Exercise A - In the records below, replace "lens line" with "intrinsics line" and reproduce them with nothing else changed. Leave the pictures out of your answer.

Selected extract -
# Complete Dataframe with the full Radioteca

This notebook is the second part of the creation of the dataframe containing all the data from the different corpora adquired. The separate corpora were turned into a dataframes and explored in [Data-Parsing-Exploratory-Analysis-Part1](https://github.com/Data-Science-for-Linguists-2025/Linguistic-Markers-Catalan-Substitution/blob/main/Data-Parsing-Exploratory-Analysis-Part1.ipynb.) individually. In this notebook they are merged following the same steps as in our first approach without the full radioteca except when dealing with radioteca.

Records for this exercise -
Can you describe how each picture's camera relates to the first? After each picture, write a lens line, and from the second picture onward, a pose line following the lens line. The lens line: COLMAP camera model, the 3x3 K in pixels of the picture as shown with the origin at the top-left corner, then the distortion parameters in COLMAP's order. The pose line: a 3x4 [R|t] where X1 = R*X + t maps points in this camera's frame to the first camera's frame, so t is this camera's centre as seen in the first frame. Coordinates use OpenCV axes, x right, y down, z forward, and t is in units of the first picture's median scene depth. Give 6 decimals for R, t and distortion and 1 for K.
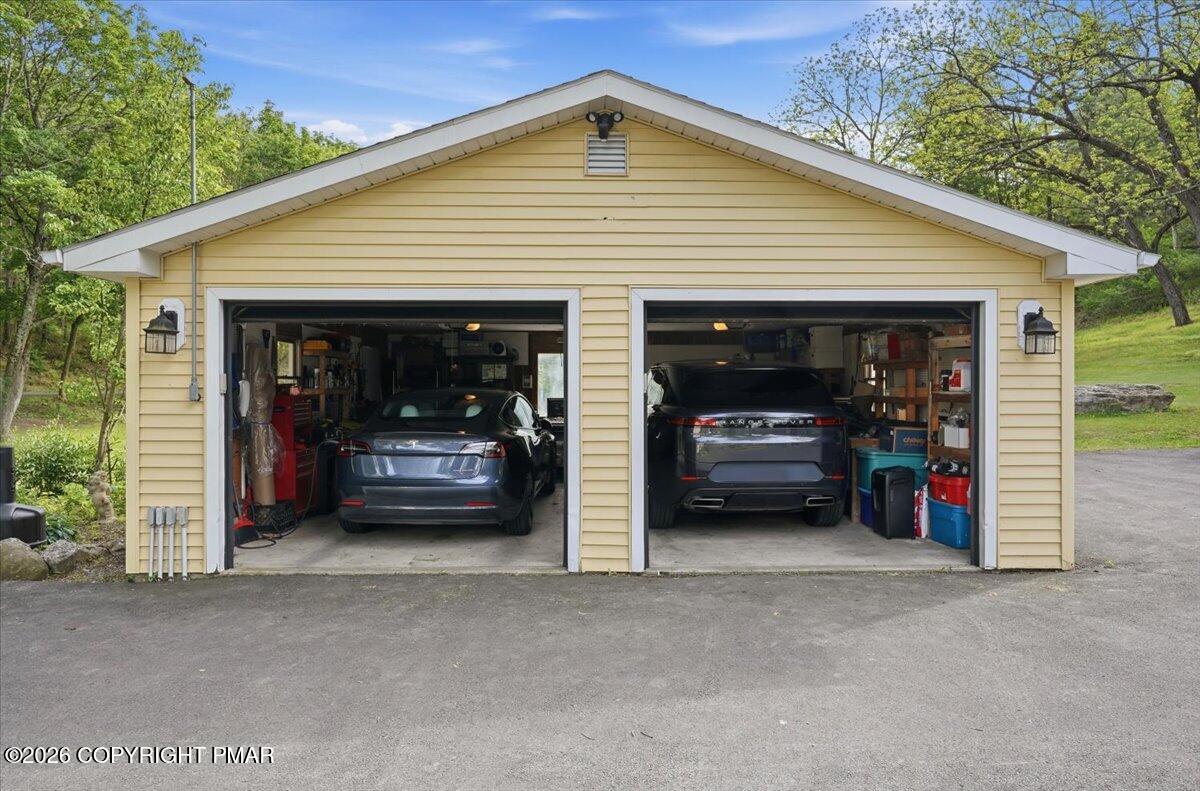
lens RADIAL K [[706.5, 0, 601.8], [0, 706.5, 391.3], [0, 0, 1]] dist [-0.026883, 0.003831]
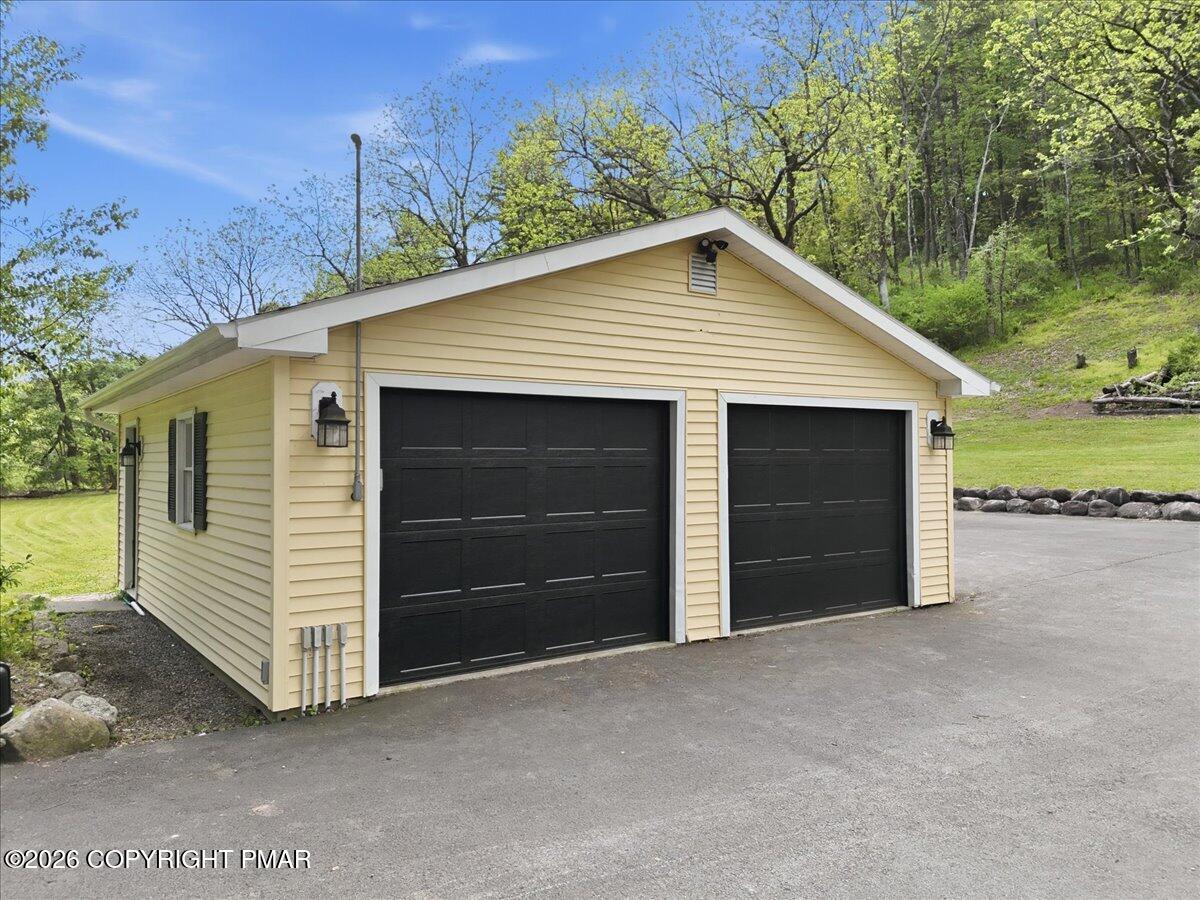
lens RADIAL K [[907.1, 0, 602.6], [0, 907.1, 450.4], [0, 0, 1]] dist [0.008228, -0.005835]
pose [[0.822714, 0.001989, 0.568453, -0.969777], [0.010209, 0.999781, -0.018274, -0.025393], [-0.568364, 0.020838, 0.822513, -0.116899]]
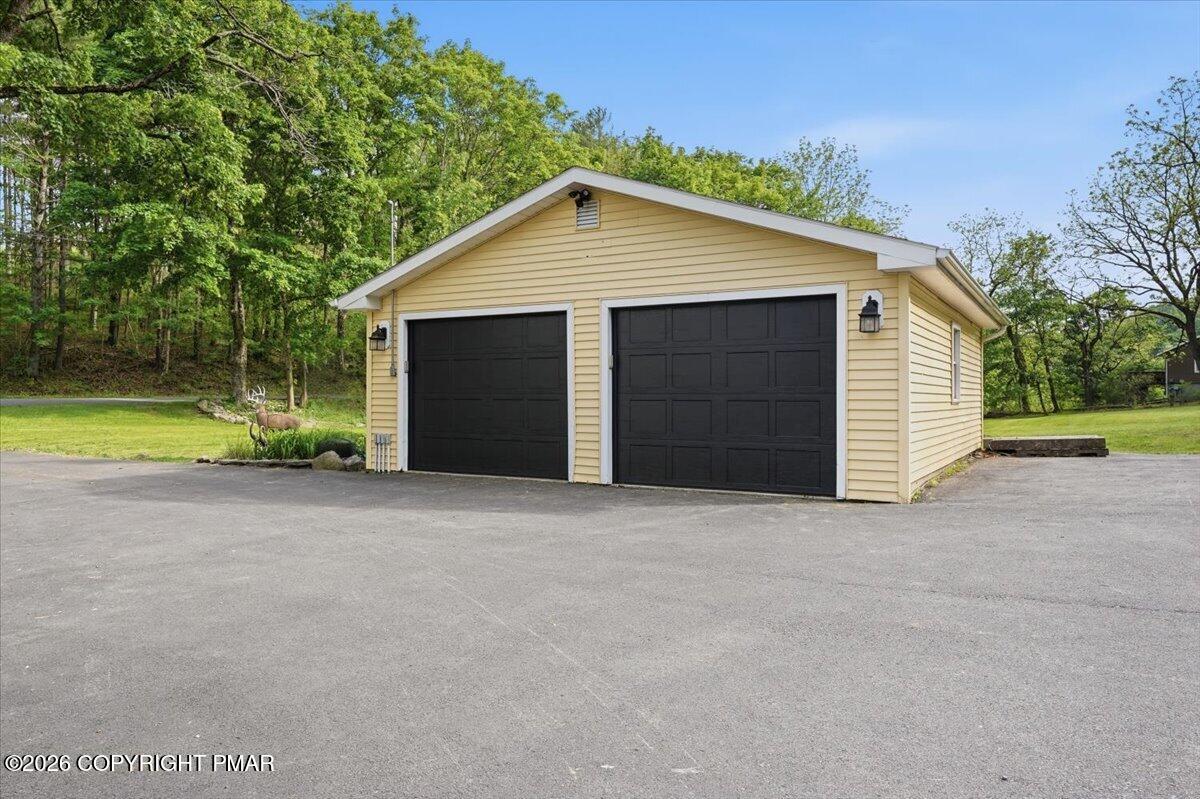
lens RADIAL K [[786.2, 0, 599.3], [0, 786.2, 396.3], [0, 0, 1]] dist [-0.036230, -0.000196]
pose [[0.859075, 0.002299, -0.511844, 0.925031], [-0.003599, 0.999992, -0.001548, 0.067304], [0.511837, 0.003172, 0.859077, -0.481708]]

Exercise B - Carry on the notebook introduction about the complete Radioteca dataframe above, starting after its last sentence.

Answer box A -
Can you describe how each picture's camera relates to the first? After each picture, write a intrinsics line, and from the second picture onward, a pose line following the intrinsics line. The intrinsics line: COLMAP camera model, the 3x3 K in pixels of the picture as shown with the origin at the top-left corner, then the distortion parameters in COLMAP's order. The pose line: a 3x4 [R|t] where X1 = R*X + t maps points in this camera's frame to the first camera's frame, so t is this camera's centre as seen in the first frame. Coordinates use OpenCV axes, x right, y down, z forward, and t is in units of the first picture's median scene depth. Give 6 decimals for R, t and distortion and 1 for K.
lens RADIAL K [[706.5, 0, 601.8], [0, 706.5, 391.3], [0, 0, 1]] dist [-0.026883, 0.003831]
lens RADIAL K [[907.1, 0, 602.6], [0, 907.1, 450.4], [0, 0, 1]] dist [0.008228, -0.005835]
pose [[0.822714, 0.001989, 0.568453, -0.969777], [0.010209, 0.999781, -0.018274, -0.025393], [-0.568364, 0.020838, 0.822513, -0.116899]]
lens RADIAL K [[786.2, 0, 599.3], [0, 786.2, 396.3], [0, 0, 1]] dist [-0.036230, -0.000196]
pose [[0.859075, 0.002299, -0.511844, 0.925031], [-0.003599, 0.999992, -0.001548, 0.067304], [0.511837, 0.003172, 0.859077, -0.481708]]

Answer box B -
In [1]:
# importing libraries and tools
from bs4 import BeautifulSoup
import pandas as pd
import numpy as np
import re

Some of the data frames come with a great amount of metadata that won't be necessary for our research purposes. To keep it we will maintain the separate dataframes and create a merged one extracting only the columns necessary for our research question. That will be the title, date and text/content. We will also create other columns that will be useful for our Exploratory Data Analysis. 

In [2]:
# loading the individual dataframes from their pickled form
CTILC_df = pd.read_pickle("Data/CTILC.pkl")
parlament_parla_df = pd.read_pickle("Data/parlaparla.pkl")
parlaMint_df = pd.read_pickle("Data/parlaMint.pkl")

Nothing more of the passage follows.